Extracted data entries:

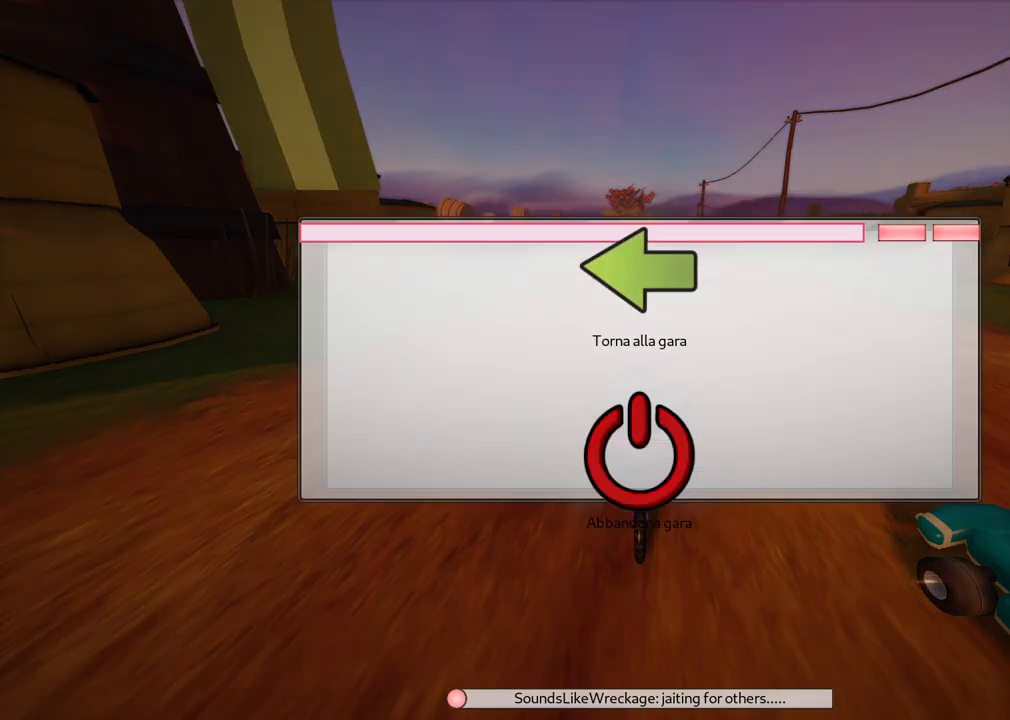
Gameplay with keyboard; each line is a JSON object with the keys held at the frame after it. "events" lists presses ("down") and releases ("up") of ".", "alt_r", "comma", "ctrl_r", "d", "down", "f", "g", "h", "j", "k", "l", "left", "m", "n", "quote", "return", "right", "semicolon", "shift_r", "space", "super" and "up" between this image and that frame as [ms after this image, input, new state], when the widget could be followed in between. No other keys are recorded. Mouse input is not recorded. Not read: / b c v.
{"keys": ["h"], "events": [[450, "h", "down"]]}
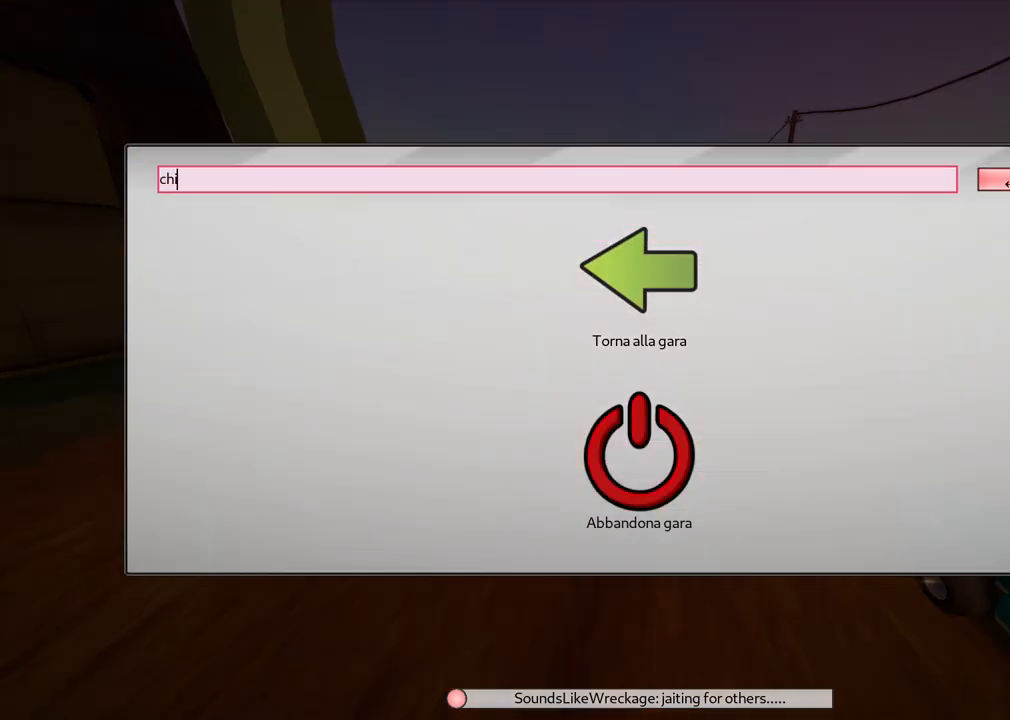
{"keys": ["n"], "events": [[50, "h", "up"], [183, "l", "down"], [333, "l", "up"], [383, "n", "down"]]}
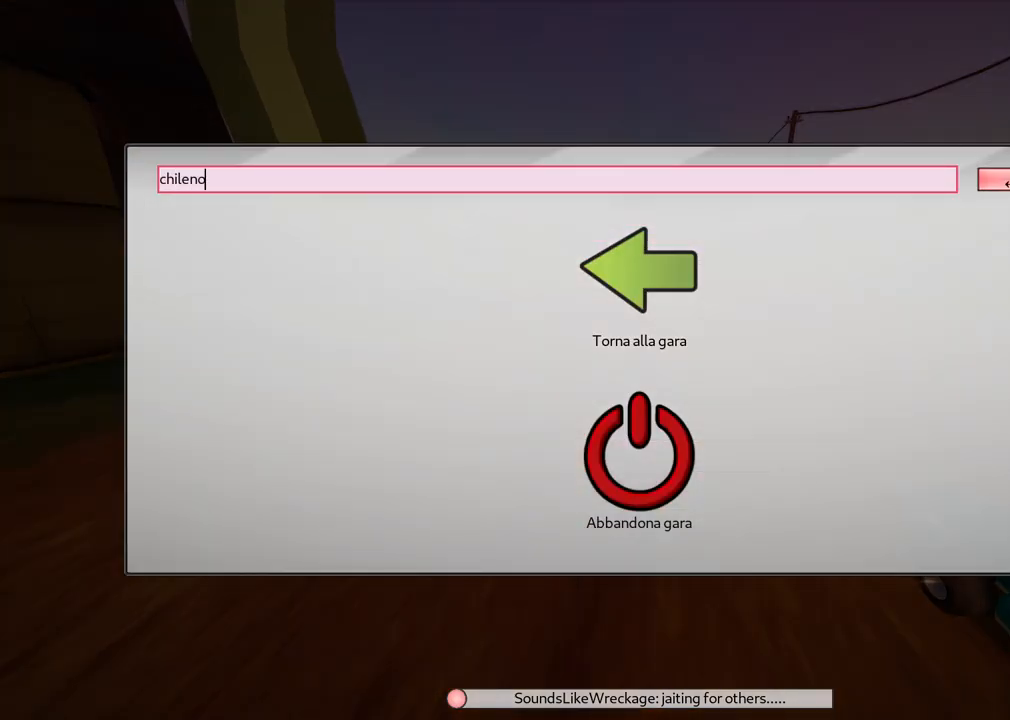
{"keys": [], "events": [[17, "n", "up"], [217, "return", "down"], [300, "return", "up"]]}
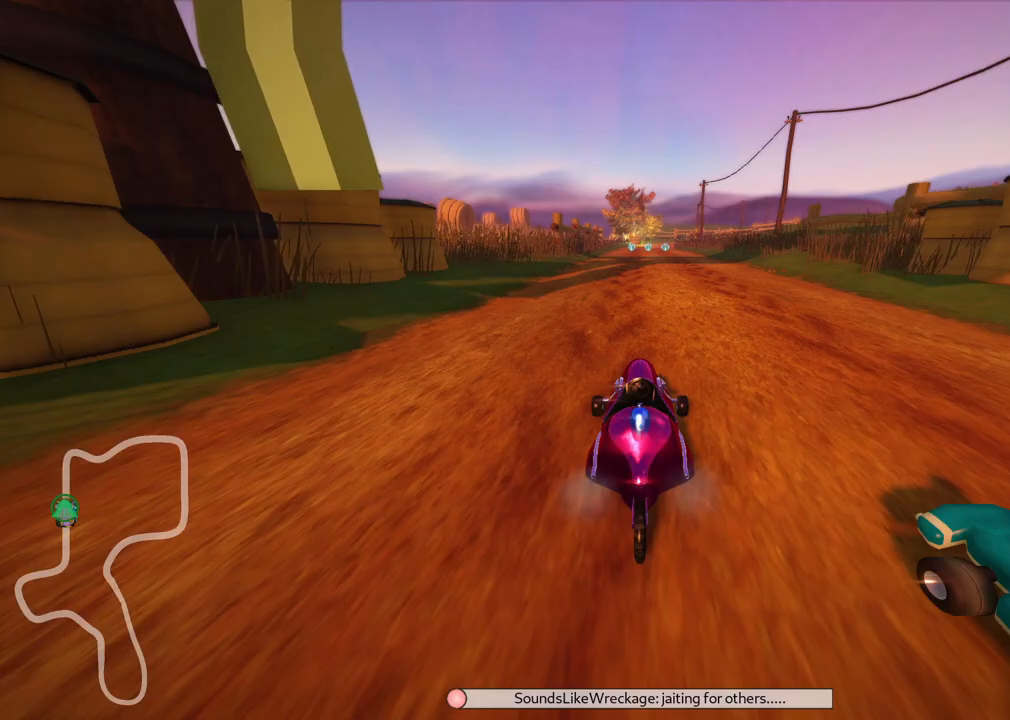
{"keys": [], "events": []}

**Exercise directions:** Only the lines containing "return" are needed; copy each of them from the data.

**Solution to the problem:**
Gameplay with keyboard; each line is a JSON object with the keys held at the frame after it. "events" lists presses ("down") and releases ("up") of ".", "alt_r", "comma", "ctrl_r", "d", "down", "f", "g", "h", "j", "k", "l", "left", "m", "n", "quote", "return", "right", "semicolon", "shift_r", "space", "super" and "up" between this image and that frame as [ms after this image, input, new state], when the widget could be followed in between. No other keys are recorded. Mouse input is not recorded. Not read: / b c v.
{"keys": [], "events": [[17, "n", "up"], [217, "return", "down"], [300, "return", "up"]]}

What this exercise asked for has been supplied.